One of the features that most concerns to me, is that the client can spontaneously decide to add or remove a language.
For this reason, I am not aiming the design adding suffixes to the database tables, I can not (and want not) to modify the table names or access them using dynamic names, nor adding or removing fields each time a language is defined or removed.
I would not use files either, just because I like databases and they are easy to maintain.
And lastly, I think in two types of translation:
The web text.
The content text.
Therefore, my design aims to:
languages A table with the languages defined.
translations A single table that will have all the messages, as follows:
[pk] table_name the name of the table which content will be translated.

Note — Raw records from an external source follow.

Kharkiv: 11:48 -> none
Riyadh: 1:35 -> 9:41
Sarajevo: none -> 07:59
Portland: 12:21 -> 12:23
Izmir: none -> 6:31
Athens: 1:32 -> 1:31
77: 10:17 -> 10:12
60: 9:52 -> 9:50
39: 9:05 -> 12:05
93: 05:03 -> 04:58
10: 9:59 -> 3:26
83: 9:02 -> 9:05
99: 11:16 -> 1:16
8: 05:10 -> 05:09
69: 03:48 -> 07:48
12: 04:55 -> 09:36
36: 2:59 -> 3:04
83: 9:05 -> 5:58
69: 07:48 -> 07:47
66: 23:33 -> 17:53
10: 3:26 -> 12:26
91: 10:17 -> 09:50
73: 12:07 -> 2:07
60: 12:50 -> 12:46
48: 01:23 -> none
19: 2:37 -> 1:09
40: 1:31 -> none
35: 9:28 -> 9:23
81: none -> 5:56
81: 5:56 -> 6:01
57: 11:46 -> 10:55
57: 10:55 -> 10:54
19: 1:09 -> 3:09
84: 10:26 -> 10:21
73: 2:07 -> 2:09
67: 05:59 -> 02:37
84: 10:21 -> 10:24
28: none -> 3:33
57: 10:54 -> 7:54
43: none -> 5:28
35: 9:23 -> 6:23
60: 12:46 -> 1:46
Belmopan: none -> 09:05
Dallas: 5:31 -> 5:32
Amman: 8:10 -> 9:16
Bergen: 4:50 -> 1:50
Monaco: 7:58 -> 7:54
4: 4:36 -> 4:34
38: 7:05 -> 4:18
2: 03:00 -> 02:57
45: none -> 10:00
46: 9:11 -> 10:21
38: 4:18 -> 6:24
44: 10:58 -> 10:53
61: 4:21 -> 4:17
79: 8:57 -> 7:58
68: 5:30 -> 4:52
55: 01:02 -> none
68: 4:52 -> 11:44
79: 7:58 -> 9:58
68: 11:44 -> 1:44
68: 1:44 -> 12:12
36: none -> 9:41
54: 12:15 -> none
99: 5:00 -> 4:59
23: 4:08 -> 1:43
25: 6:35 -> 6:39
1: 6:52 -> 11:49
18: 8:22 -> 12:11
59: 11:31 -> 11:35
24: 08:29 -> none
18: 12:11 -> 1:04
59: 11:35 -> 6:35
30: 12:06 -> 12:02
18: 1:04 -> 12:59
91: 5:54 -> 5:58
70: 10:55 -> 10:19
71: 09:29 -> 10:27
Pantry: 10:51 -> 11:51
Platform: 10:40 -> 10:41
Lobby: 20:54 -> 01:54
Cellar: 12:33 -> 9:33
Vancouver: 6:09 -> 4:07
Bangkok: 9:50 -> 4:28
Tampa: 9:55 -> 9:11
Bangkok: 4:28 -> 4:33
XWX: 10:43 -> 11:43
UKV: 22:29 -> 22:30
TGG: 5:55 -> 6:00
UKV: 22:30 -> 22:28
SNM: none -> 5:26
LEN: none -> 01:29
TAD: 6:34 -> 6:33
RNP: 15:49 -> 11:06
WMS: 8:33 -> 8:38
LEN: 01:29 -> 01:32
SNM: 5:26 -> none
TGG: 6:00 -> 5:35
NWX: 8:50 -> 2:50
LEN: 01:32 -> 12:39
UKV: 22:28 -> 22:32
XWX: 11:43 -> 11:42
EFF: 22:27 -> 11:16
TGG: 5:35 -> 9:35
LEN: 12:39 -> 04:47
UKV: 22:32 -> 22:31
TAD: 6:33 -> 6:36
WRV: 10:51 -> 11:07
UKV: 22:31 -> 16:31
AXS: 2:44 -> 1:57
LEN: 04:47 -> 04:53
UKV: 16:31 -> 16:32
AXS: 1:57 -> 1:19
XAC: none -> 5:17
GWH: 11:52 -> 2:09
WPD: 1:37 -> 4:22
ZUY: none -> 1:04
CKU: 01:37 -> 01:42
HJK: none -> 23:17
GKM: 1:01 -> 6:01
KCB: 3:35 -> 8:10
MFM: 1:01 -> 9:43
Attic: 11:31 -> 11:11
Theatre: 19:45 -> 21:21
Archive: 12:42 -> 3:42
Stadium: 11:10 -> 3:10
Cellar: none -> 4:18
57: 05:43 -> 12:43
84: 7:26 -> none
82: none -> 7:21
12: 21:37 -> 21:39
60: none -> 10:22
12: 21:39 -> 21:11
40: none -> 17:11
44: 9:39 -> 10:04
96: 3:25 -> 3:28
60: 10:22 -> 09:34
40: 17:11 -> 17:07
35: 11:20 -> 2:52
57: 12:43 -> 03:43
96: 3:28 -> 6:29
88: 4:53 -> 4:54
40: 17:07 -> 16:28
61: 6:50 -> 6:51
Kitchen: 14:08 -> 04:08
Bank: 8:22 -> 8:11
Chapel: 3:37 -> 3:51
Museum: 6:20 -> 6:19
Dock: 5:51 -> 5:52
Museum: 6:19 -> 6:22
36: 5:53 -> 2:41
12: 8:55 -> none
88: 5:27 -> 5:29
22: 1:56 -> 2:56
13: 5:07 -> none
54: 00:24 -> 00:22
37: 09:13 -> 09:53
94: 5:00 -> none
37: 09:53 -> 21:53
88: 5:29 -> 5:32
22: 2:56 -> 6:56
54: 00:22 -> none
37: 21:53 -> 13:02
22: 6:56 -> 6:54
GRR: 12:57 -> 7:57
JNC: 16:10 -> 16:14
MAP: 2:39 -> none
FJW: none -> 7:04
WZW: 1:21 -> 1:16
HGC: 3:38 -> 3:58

[pk] field_name the name of the field which content will be translated.
[pk] row_id the row identificator for the item that will be translated.
[pk] language the language that the text is translated.
text the translated text.
That means that the tables which fields will have content in a single-language scenario, now will have its content void, because it will always be in the translations table.
That will increase the SQL queries complexity, but it allows me to develop tools to maintain the translations in an easy way. Also, the complexity of the SQL will exist only once, just when implementing the solution. If that implementation is properly designed, the maintenance / extensibility of the site doesn't have to be a major problem.
Edit:
After some conversation with developer friends, I think that the solution i am approaching here has too much charge on a single table.
Another approach that I will study from now on is creating an extra table for each "translatable table" as follows:
any_translatable_table: The table which need to translate any of its fields
any_translatable_table_translations: The table where the translations will be stored.
[pk] field_name the name of the field which content will be translated.
[pk] row_id the row identificator for the item that will be translated.
[pk] language the language that the text is translated.
text the translated text.
This scheme inherits the concepts from the first one, but separates it's content per tables. This alternative solution may increase the performance and isolate the problems (as indexes problems).
The extra translation table per "translatable table" will be created at the same time that the original one.
And about the SQL queries, the complexity is still the same: The first approach needs the table name to search into translations table, but the second just adds the suffix "_translations" at the table name.